Bonner has that edge to him too and he’s taken a lot from all the managers he played under.
It was the summer of 1990 when he and Catherine were on honeymoon in Austria. Bonner had played against Cavan in a 0-13 to 0-9 win and McEniff was getting ready for a joust with Eamon Coleman and Derry.
He says: “Brian was on the phone constantly, even ringing the hotel to make sure I was doing a spot of training. I came back fitter than I ever was – I was out running every day. A good friend of mine got married on the same day, Joe McFadden from Gweedore. he was in the same hotel for the two weeks. When he came back he reckoned he was never as fit.
“In the days long before mobiles, Brian was always on the phone. He was always ringing the house to make sure this was done or that was done. He always had the personal touch.”
He laughs when he begins to talk about the difference in managing the Donegal minors of now and the Na Rossa seniors of 1989.
“Oh Jesus,” he says, “you’d be looking out the window on the day of a match just wondering if everyone would turn up. There were no mobile phones. We trained Tuesday and Thursday, but you’d be lucky to get a dozen out for it. That was the first time ever we won a Championship and it was a great occasion for the club.”
He won titles all the way up at underage with Rosses Rovers and it was his late father, Dan, who sowed the seeds.

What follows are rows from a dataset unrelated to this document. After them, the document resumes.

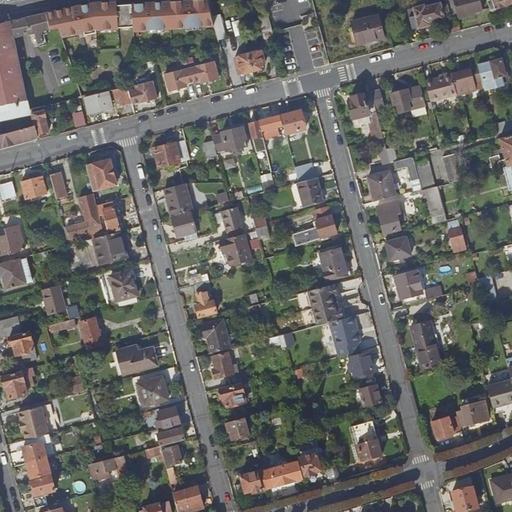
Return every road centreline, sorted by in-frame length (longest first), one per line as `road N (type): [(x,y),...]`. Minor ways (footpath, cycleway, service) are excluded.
road 1 (residential): [(317,80),(420,475)]
road 2 (residential): [(125,130),(226,511)]
road 3 (residential): [(511,29),(317,80)]
road 4 (residential): [(317,80),(125,130)]
road 5 (residential): [(420,475),(288,511)]
road 6 (residential): [(125,130),(0,164)]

“He was a huge influence,” he says.
“At underage level he took us to all the matches. We had a very successful Rosses Rovers team. We won so much on the way up in four to five years. That was great grounding because we knew what it was like to win things.
“He was also involved with Na Rossa. I remember going away to play at under-10 or under-12 level and he could have nine or ten lads from Doochary and Lettermacaward packed into the car. That was the way it was then.”
Dan Bonner passed away last August. The graveyard Mass in Doochary was last Sunday. It was with a heavy heart that Declan missed it. He was at the Connacht football final casting an eye over potential opponents, Mayo and Roscommon. Dan Bonner would’ve understood. After all, in 1981, Declan, Sean and Michael Bonner played for Donegal’s minors in a 2-8 to 2-7 loss against Armagh.
And on Sunday, Armagh are again the opposition as Declan aims to lead the minors to an Ulster title.
The locals of the Glencar, one by one, are wishing him well. Football is the talk on every lip and Bonner is in his element. That he’s enjoying it is the answer to the why.
He says: “I’ve been about management for a long time, but if I didn’t enjoy it I wouldn’t be here.”